- [WORK TO BE COMPLETED]: Starting at the line containing "### 2. Script" and ending at the line containing "- [ ] Storage configurado", print every line of the material below exactly, both ends included, and stop there.

- [GIVEN DATA]:
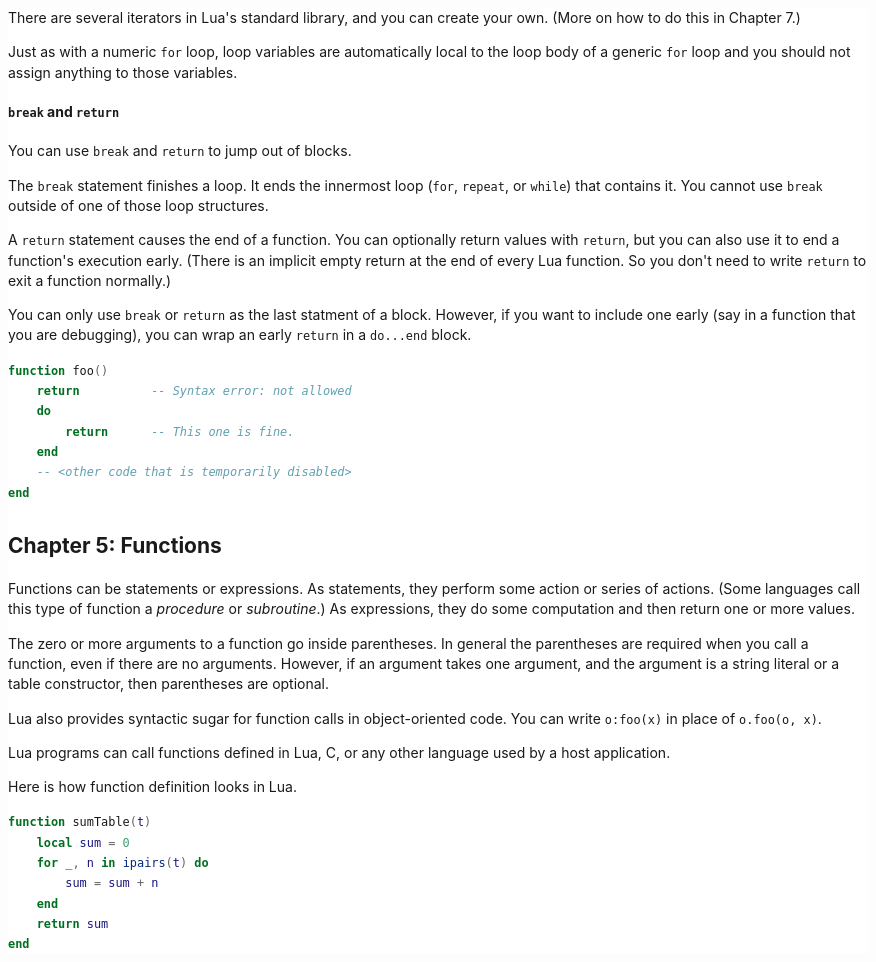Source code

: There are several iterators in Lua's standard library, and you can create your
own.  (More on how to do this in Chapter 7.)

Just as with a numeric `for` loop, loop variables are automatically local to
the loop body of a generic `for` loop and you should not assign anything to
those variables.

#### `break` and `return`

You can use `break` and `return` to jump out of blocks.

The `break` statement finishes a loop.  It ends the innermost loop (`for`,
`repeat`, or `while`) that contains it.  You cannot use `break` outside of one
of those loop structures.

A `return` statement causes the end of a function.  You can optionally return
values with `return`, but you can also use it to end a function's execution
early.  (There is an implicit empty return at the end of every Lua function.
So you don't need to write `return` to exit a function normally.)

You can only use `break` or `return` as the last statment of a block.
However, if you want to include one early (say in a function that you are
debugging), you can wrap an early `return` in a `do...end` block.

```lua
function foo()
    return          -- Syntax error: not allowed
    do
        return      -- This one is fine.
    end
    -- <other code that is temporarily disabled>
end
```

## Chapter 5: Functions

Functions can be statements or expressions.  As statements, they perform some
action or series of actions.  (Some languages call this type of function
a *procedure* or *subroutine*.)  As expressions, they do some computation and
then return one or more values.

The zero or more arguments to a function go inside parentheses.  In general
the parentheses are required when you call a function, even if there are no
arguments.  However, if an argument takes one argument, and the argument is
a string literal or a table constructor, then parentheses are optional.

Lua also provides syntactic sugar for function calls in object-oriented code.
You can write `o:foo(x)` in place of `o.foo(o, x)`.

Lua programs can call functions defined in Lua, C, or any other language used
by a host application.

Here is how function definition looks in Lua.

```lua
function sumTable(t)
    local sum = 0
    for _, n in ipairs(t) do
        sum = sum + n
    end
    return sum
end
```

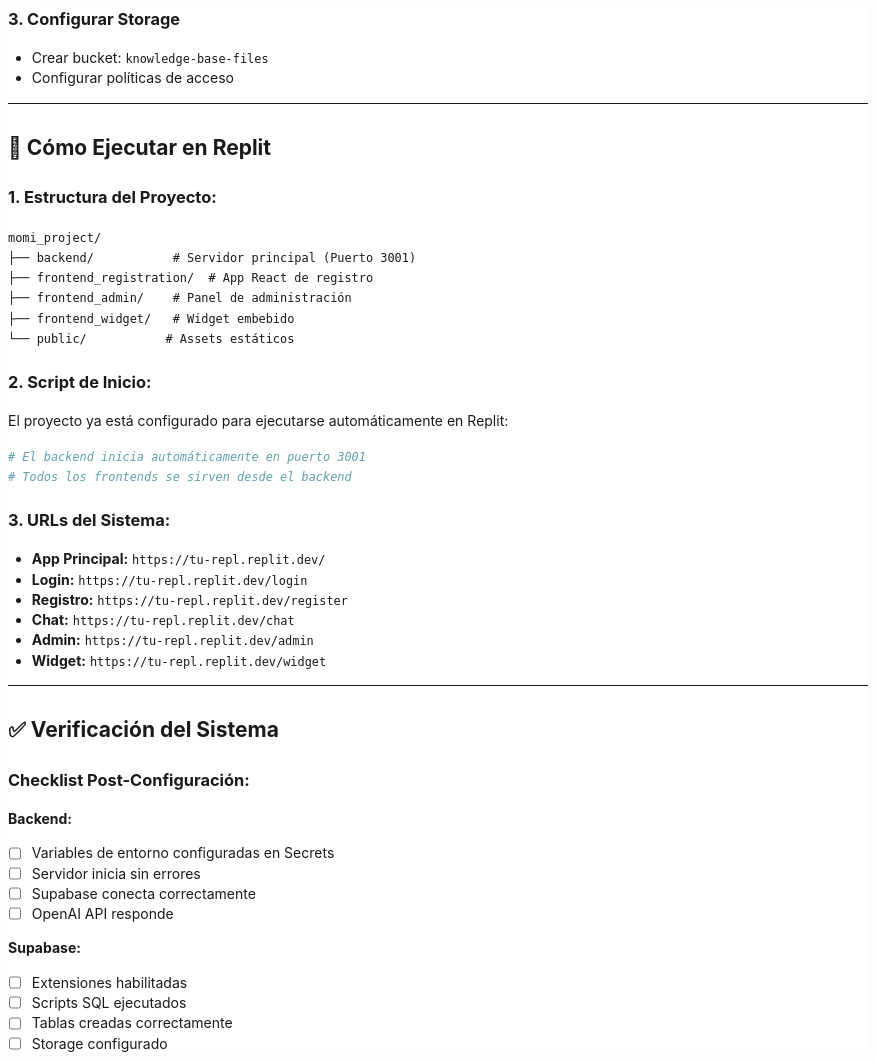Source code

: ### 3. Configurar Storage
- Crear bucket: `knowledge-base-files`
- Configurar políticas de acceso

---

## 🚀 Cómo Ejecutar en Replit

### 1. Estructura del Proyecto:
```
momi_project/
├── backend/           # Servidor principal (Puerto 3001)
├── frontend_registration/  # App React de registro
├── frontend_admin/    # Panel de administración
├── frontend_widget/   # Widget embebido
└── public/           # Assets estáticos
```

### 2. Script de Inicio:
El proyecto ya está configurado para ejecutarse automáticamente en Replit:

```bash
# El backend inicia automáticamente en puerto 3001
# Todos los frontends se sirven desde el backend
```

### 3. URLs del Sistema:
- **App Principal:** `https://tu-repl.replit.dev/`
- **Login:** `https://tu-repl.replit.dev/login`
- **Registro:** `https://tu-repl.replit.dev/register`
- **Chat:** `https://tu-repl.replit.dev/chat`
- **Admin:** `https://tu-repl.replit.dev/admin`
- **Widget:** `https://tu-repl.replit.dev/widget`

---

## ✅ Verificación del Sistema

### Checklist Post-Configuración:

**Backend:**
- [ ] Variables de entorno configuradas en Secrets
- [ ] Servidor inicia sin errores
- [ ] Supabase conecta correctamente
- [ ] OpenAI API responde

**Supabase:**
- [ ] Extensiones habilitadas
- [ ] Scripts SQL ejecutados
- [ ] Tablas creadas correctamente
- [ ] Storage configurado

--

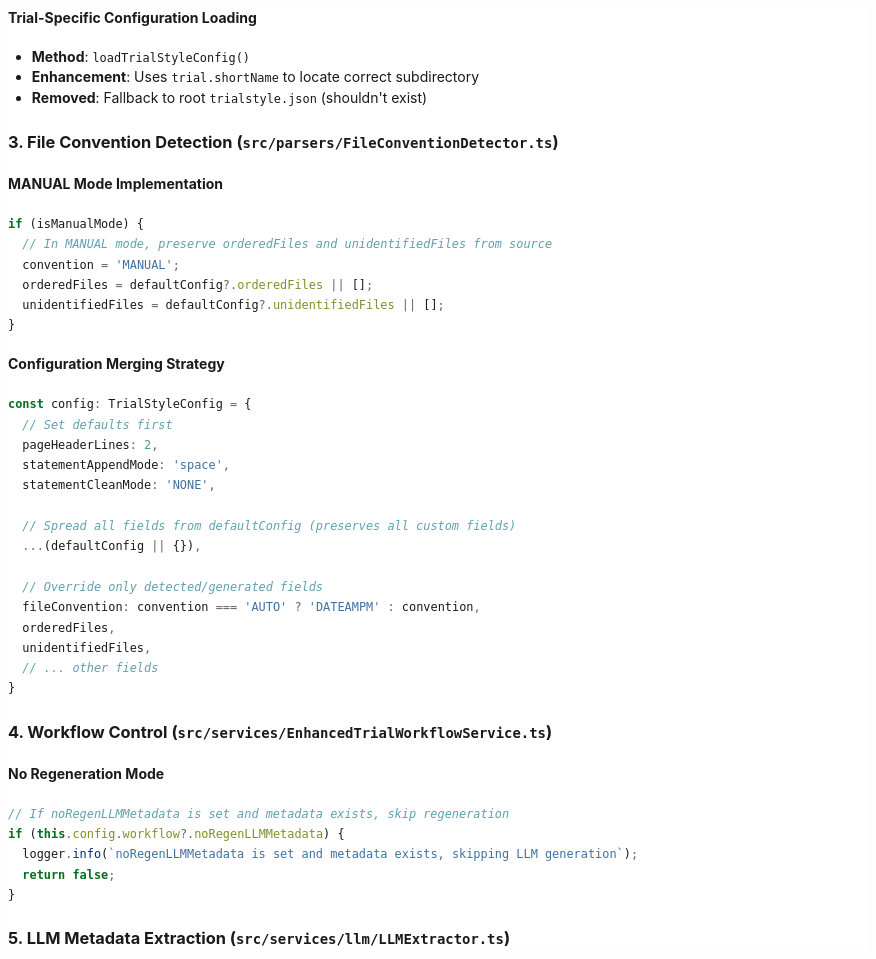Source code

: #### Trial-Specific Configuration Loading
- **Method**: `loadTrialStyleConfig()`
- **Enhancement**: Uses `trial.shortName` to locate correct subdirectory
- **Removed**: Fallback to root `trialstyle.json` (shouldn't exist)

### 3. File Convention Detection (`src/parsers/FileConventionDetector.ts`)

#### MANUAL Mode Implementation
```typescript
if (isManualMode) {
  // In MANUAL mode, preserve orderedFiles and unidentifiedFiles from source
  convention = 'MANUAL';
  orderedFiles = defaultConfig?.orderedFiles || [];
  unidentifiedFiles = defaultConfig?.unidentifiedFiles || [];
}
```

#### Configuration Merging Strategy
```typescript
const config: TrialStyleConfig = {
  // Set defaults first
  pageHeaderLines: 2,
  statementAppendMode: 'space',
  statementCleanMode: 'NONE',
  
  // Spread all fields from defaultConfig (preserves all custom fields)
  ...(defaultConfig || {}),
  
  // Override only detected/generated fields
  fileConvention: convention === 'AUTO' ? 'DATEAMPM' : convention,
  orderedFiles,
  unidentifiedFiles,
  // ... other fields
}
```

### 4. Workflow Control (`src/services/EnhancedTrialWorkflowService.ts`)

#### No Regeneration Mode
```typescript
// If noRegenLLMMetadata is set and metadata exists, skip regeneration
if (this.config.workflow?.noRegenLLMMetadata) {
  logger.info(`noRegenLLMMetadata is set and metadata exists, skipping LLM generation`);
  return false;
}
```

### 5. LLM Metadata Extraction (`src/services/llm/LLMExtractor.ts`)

- [EXERCISE OUTPUT]:
### 2. Script de Inicio:
El proyecto ya está configurado para ejecutarse automáticamente en Replit:

```bash
# El backend inicia automáticamente en puerto 3001
# Todos los frontends se sirven desde el backend
```

### 3. URLs del Sistema:
- **App Principal:** `https://tu-repl.replit.dev/`
- **Login:** `https://tu-repl.replit.dev/login`
- **Registro:** `https://tu-repl.replit.dev/register`
- **Chat:** `https://tu-repl.replit.dev/chat`
- **Admin:** `https://tu-repl.replit.dev/admin`
- **Widget:** `https://tu-repl.replit.dev/widget`

---

## ✅ Verificación del Sistema

### Checklist Post-Configuración:

**Backend:**
- [ ] Variables de entorno configuradas en Secrets
- [ ] Servidor inicia sin errores
- [ ] Supabase conecta correctamente
- [ ] OpenAI API responde

**Supabase:**
- [ ] Extensiones habilitadas
- [ ] Scripts SQL ejecutados
- [ ] Tablas creadas correctamente
- [ ] Storage configurado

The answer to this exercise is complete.